▶ _Work instruction_
Beginning with the very first line, please reproduce the entries exactly through the line containing "Figure 9 . Invariant".

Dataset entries
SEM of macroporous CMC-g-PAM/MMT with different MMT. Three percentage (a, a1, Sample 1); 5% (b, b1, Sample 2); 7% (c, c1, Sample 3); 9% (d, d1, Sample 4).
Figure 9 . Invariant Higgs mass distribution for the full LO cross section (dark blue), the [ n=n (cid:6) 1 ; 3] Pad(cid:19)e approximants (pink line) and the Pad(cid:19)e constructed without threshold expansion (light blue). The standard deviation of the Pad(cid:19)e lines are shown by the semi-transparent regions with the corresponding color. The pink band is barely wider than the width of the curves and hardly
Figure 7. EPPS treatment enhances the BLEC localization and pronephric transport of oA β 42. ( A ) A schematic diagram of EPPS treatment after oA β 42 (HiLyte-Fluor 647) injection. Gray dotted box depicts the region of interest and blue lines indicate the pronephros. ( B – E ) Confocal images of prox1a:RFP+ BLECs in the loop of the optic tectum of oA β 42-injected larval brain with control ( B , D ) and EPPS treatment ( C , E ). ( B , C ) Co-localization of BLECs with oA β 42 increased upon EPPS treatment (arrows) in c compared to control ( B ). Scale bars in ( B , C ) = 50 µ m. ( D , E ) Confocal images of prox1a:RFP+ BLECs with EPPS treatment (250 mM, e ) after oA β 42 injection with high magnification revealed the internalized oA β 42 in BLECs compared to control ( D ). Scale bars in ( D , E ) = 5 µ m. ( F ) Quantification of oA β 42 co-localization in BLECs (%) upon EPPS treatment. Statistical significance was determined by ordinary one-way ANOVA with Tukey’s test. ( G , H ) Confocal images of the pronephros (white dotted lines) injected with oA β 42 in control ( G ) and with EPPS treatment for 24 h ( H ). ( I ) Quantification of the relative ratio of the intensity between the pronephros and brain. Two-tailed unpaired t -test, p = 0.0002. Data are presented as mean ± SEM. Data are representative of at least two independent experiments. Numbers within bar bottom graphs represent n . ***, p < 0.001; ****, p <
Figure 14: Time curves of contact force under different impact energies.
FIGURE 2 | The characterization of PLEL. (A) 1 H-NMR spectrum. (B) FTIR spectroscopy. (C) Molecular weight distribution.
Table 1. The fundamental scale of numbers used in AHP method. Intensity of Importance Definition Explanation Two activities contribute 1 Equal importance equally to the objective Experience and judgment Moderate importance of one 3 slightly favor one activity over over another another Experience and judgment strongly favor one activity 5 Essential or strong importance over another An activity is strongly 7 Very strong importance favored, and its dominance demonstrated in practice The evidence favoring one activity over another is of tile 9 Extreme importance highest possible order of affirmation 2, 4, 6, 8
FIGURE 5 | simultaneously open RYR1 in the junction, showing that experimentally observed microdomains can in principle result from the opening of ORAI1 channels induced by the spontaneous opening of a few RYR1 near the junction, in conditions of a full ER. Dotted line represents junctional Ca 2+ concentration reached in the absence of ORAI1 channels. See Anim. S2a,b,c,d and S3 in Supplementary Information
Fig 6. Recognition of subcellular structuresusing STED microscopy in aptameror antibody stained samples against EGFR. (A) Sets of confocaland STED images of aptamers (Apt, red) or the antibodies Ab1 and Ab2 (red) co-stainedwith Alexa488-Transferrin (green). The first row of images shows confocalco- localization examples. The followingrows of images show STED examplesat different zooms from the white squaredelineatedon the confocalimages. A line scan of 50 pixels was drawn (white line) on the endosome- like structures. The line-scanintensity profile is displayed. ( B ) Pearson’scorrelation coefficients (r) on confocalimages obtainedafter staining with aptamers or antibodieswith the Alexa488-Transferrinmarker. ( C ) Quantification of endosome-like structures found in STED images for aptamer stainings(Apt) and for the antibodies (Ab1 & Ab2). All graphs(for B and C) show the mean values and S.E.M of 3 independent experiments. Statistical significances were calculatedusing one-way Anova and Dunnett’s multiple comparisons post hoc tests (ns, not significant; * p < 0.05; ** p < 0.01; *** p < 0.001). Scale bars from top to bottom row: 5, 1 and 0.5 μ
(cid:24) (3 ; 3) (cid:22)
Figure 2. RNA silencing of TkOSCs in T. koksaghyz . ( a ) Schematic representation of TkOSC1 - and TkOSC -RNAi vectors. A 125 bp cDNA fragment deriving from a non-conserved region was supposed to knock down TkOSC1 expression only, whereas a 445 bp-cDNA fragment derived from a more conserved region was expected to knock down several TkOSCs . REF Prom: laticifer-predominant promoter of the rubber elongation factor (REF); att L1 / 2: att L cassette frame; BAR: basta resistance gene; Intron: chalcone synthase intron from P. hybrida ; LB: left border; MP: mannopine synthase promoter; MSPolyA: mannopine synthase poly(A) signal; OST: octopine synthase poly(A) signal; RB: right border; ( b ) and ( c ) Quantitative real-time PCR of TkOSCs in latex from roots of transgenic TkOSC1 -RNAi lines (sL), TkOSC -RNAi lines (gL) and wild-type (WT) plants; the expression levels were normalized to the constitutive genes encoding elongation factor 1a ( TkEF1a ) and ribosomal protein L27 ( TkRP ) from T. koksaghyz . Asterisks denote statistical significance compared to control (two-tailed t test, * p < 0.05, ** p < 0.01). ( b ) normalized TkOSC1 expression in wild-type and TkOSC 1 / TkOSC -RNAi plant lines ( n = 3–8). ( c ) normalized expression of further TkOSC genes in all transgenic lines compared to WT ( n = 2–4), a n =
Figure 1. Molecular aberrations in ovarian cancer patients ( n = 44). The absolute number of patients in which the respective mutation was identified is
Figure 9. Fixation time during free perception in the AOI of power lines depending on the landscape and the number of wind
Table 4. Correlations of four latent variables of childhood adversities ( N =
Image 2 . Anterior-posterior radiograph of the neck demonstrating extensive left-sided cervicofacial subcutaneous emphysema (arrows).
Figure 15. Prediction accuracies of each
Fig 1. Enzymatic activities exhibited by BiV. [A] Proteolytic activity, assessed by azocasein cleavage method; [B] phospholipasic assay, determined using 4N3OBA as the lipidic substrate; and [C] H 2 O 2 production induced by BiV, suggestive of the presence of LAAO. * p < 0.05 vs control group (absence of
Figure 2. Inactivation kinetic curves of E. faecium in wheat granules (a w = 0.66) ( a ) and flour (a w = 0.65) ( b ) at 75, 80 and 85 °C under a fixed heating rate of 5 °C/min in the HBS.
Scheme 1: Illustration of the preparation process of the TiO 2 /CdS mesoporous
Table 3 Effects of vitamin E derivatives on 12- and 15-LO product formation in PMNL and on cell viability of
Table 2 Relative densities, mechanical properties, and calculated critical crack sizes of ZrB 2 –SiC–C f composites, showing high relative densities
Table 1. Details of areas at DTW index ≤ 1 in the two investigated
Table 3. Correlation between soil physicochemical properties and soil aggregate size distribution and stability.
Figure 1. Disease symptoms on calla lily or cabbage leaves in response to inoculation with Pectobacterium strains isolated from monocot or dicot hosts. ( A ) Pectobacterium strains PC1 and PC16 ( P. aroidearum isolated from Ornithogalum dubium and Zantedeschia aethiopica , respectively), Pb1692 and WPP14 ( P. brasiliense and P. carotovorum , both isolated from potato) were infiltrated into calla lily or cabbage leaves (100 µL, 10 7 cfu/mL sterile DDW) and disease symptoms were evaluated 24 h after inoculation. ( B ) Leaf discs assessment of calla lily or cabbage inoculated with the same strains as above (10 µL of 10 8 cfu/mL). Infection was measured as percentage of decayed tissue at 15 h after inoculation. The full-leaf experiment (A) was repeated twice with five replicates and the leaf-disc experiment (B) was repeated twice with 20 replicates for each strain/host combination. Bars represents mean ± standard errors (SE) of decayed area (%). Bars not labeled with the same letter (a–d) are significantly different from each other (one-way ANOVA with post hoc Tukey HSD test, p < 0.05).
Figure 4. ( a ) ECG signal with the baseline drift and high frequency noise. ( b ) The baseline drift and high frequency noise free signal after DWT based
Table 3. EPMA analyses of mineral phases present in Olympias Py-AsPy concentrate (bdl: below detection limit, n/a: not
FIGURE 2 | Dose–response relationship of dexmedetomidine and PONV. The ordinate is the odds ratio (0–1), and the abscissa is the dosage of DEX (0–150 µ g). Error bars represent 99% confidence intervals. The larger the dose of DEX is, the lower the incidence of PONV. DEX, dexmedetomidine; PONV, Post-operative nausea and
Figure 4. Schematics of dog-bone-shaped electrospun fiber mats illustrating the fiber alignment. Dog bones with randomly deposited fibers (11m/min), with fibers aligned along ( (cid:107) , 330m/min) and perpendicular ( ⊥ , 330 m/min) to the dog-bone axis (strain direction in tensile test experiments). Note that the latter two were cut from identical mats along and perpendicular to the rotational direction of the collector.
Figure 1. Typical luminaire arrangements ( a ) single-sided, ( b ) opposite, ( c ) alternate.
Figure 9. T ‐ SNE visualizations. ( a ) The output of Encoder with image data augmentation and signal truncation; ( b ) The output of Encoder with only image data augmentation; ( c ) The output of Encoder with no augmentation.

▶ _Task result_
SEM of macroporous CMC-g-PAM/MMT with different MMT. Three percentage (a, a1, Sample 1); 5% (b, b1, Sample 2); 7% (c, c1, Sample 3); 9% (d, d1, Sample 4).
Figure 9 . Invariant Higgs mass distribution for the full LO cross section (dark blue), the [ n=n (cid:6) 1 ; 3] Pad(cid:19)e approximants (pink line) and the Pad(cid:19)e constructed without threshold expansion (light blue). The standard deviation of the Pad(cid:19)e lines are shown by the semi-transparent regions with the corresponding color. The pink band is barely wider than the width of the curves and hardly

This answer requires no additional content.